Когда снимали с Индыка нижнюю рубаху, я случайно наткнулся пальцами на плотный узел под кожей. Осмотрел его, показал коллегам, и сошлись во мнении: пуля. Теперь направление пулевого канала известно.
Расстроенный шофер рассказал, как все произошло… Начальник штаба Индык попал под прицельный выстрел «кукушки» – финского снайпера, замаскировавшегося в чаще, на верхушке дерева. Тот пропустил несколько грузовых машин с рядовыми-водителями в кабинах, а как только на шоссе выскочила штабная «эмка», он выстрелил… Надо заметить, что «кукушки», в основном финские военнослужащие из фанатичных националистов, получившие превосходную снайперскую подготовку, доставляли нашим бойцам много хлопот. Но вскоре у нас появились отличные мастера по борьбе с ними – бывшие охотники, умевшие поражать белку и любого мелкого зверя в глаз, дабы не портить ценной шкурки. Были они, как правило, моими земляками – из сибирских мест.
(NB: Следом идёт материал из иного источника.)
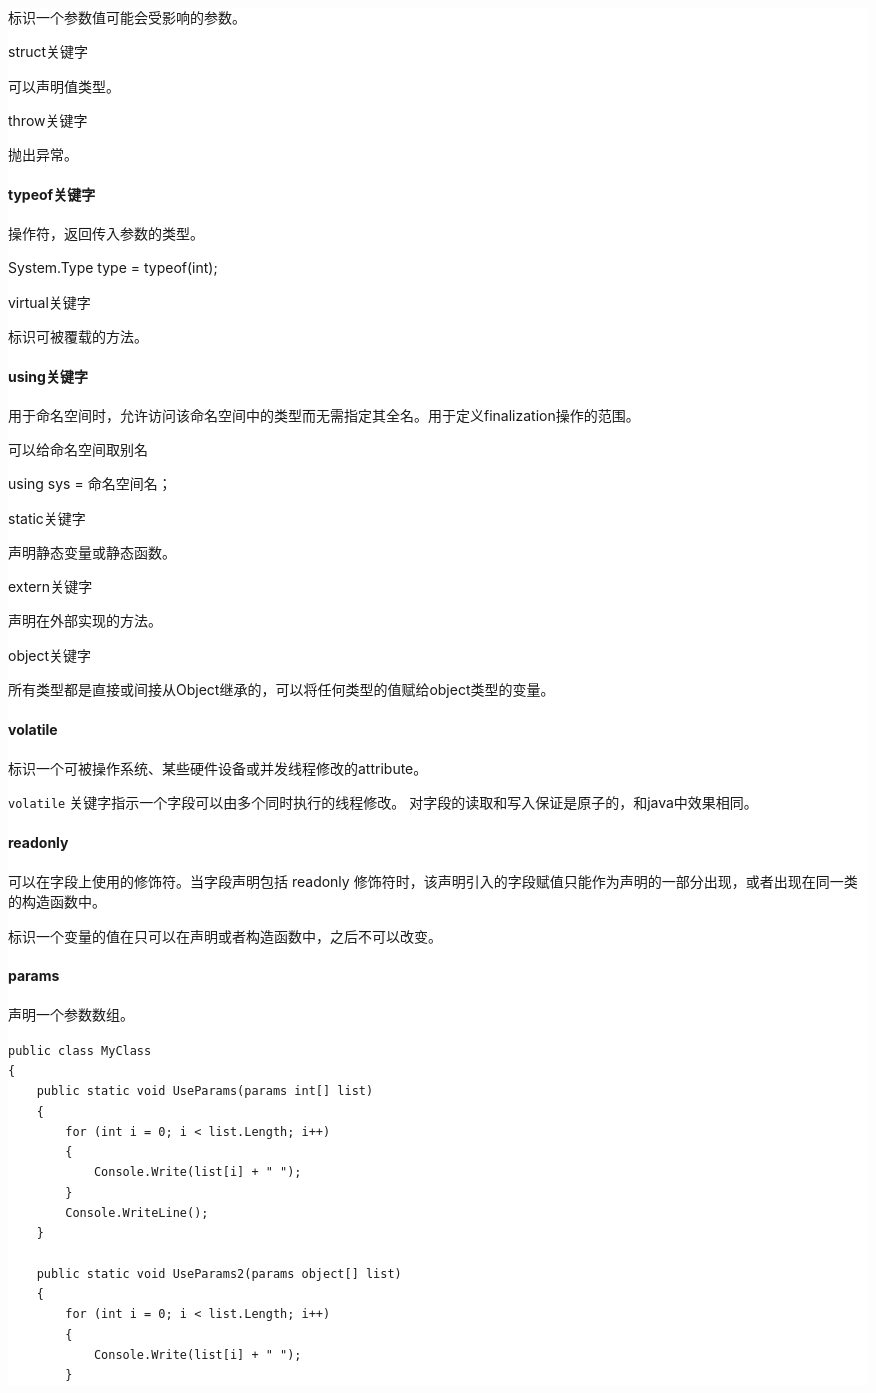 标识一个参数值可能会受影响的参数。

struct关键字

可以声明值类型。

throw关键字

抛出异常。

#### typeof关键字

操作符，返回传入参数的类型。

System.Type type = typeof(int);

virtual关键字

标识可被覆载的方法。

#### using关键字

用于命名空间时，允许访问该命名空间中的类型而无需指定其全名。用于定义finalization操作的范围。

可以给命名空间取别名

using sys = 命名空间名；

static关键字

声明静态变量或静态函数。

extern关键字

声明在外部实现的方法。

object关键字

所有类型都是直接或间接从Object继承的，可以将任何类型的值赋给object类型的变量。

#### volatile

标识一个可被操作系统、某些硬件设备或并发线程修改的attribute。

`volatile` 关键字指示一个字段可以由多个同时执行的线程修改。 对字段的读取和写入保证是原子的，和java中效果相同。

#### readonly

可以在字段上使用的修饰符。当字段声明包括 readonly 修饰符时，该声明引入的字段赋值只能作为声明的一部分出现，或者出现在同一类的构造函数中。

标识一个变量的值在只可以在声明或者构造函数中，之后不可以改变。

#### params

声明一个参数数组。

```
public class MyClass
{
    public static void UseParams(params int[] list)
    {
        for (int i = 0; i < list.Length; i++)
        {
            Console.Write(list[i] + " ");
        }
        Console.WriteLine();
    }

    public static void UseParams2(params object[] list)
    {
        for (int i = 0; i < list.Length; i++)
        {
            Console.Write(list[i] + " ");
        }
```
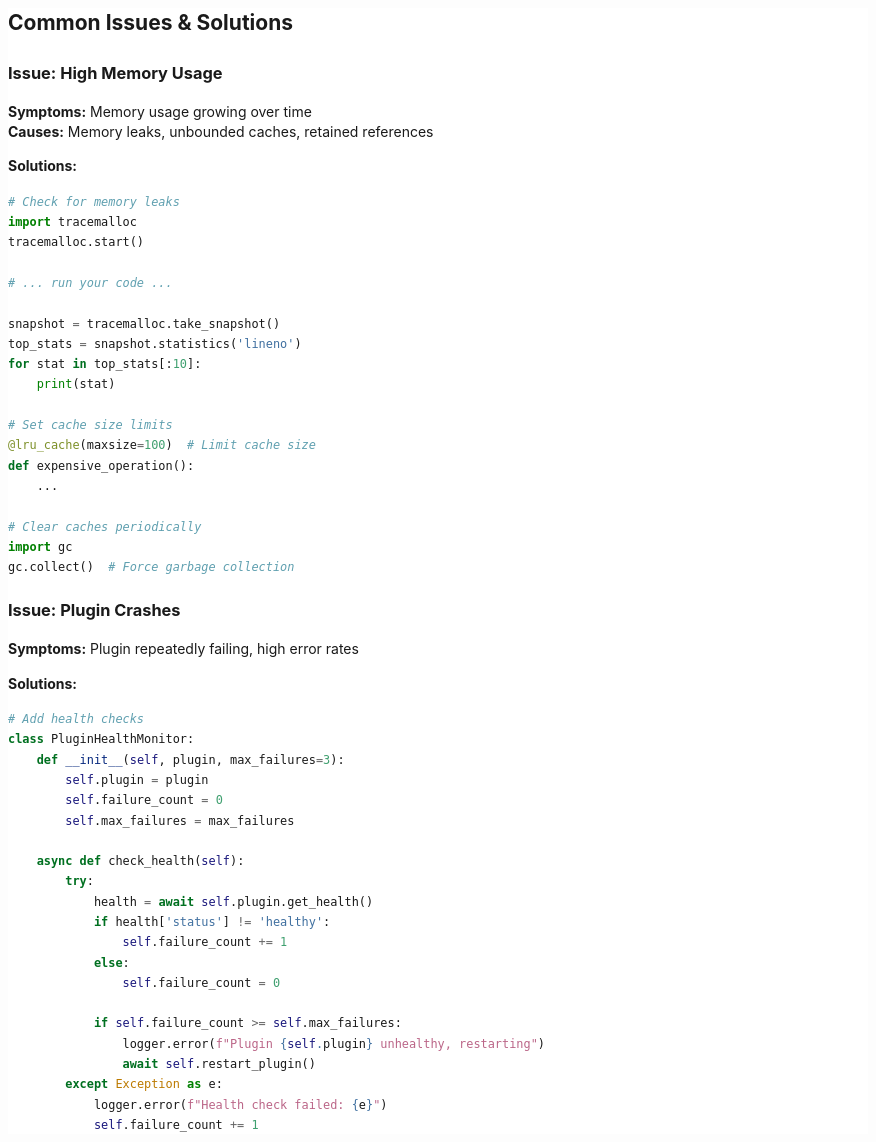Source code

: ## Common Issues & Solutions

### Issue: High Memory Usage

**Symptoms:** Memory usage growing over time\
**Causes:** Memory leaks, unbounded caches, retained references

**Solutions:**

```python
# Check for memory leaks
import tracemalloc
tracemalloc.start()

# ... run your code ...

snapshot = tracemalloc.take_snapshot()
top_stats = snapshot.statistics('lineno')
for stat in top_stats[:10]:
    print(stat)

# Set cache size limits
@lru_cache(maxsize=100)  # Limit cache size
def expensive_operation():
    ...

# Clear caches periodically
import gc
gc.collect()  # Force garbage collection
```

### Issue: Plugin Crashes

**Symptoms:** Plugin repeatedly failing, high error rates

**Solutions:**

```python
# Add health checks
class PluginHealthMonitor:
    def __init__(self, plugin, max_failures=3):
        self.plugin = plugin
        self.failure_count = 0
        self.max_failures = max_failures
    
    async def check_health(self):
        try:
            health = await self.plugin.get_health()
            if health['status'] != 'healthy':
                self.failure_count += 1
            else:
                self.failure_count = 0
            
            if self.failure_count >= self.max_failures:
                logger.error(f"Plugin {self.plugin} unhealthy, restarting")
                await self.restart_plugin()
        except Exception as e:
            logger.error(f"Health check failed: {e}")
            self.failure_count += 1
```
…Пока начальнику штаба Индыку налаживали переливание крови, мы готовились к операции, обмениваясь суждениями.
– Следует торопиться, – говорил Кодзаев. – Судя по ходу пули, имеется сквозное ранение сердца или крупных сосудов, выходящих из него. В таком случае каждая минута на счету…
– Но раненый почти без пульса! – возражал доктор Будный, всегда крайне осторожно подходивший к каждой операции. – Он вряд ли выдержит… Нужно готовить. Тут спешка может привести к непоправимому. Как, Федор Григорьевич?
– Поддерживаю Кодзаева, – сказал я. – Плохой пульс может быть не только в результате шока, но и от внутреннего кровотечения. Пока не остановим кровотечение, вряд ли добьемся нормального давления. И ведь не исключено, что имеет место тампонада сердца [тампонада сердца нередко возникает при его ранении. Это сдавливание сердца кровью, скопившейся в перикарде] – тоны очень глухие…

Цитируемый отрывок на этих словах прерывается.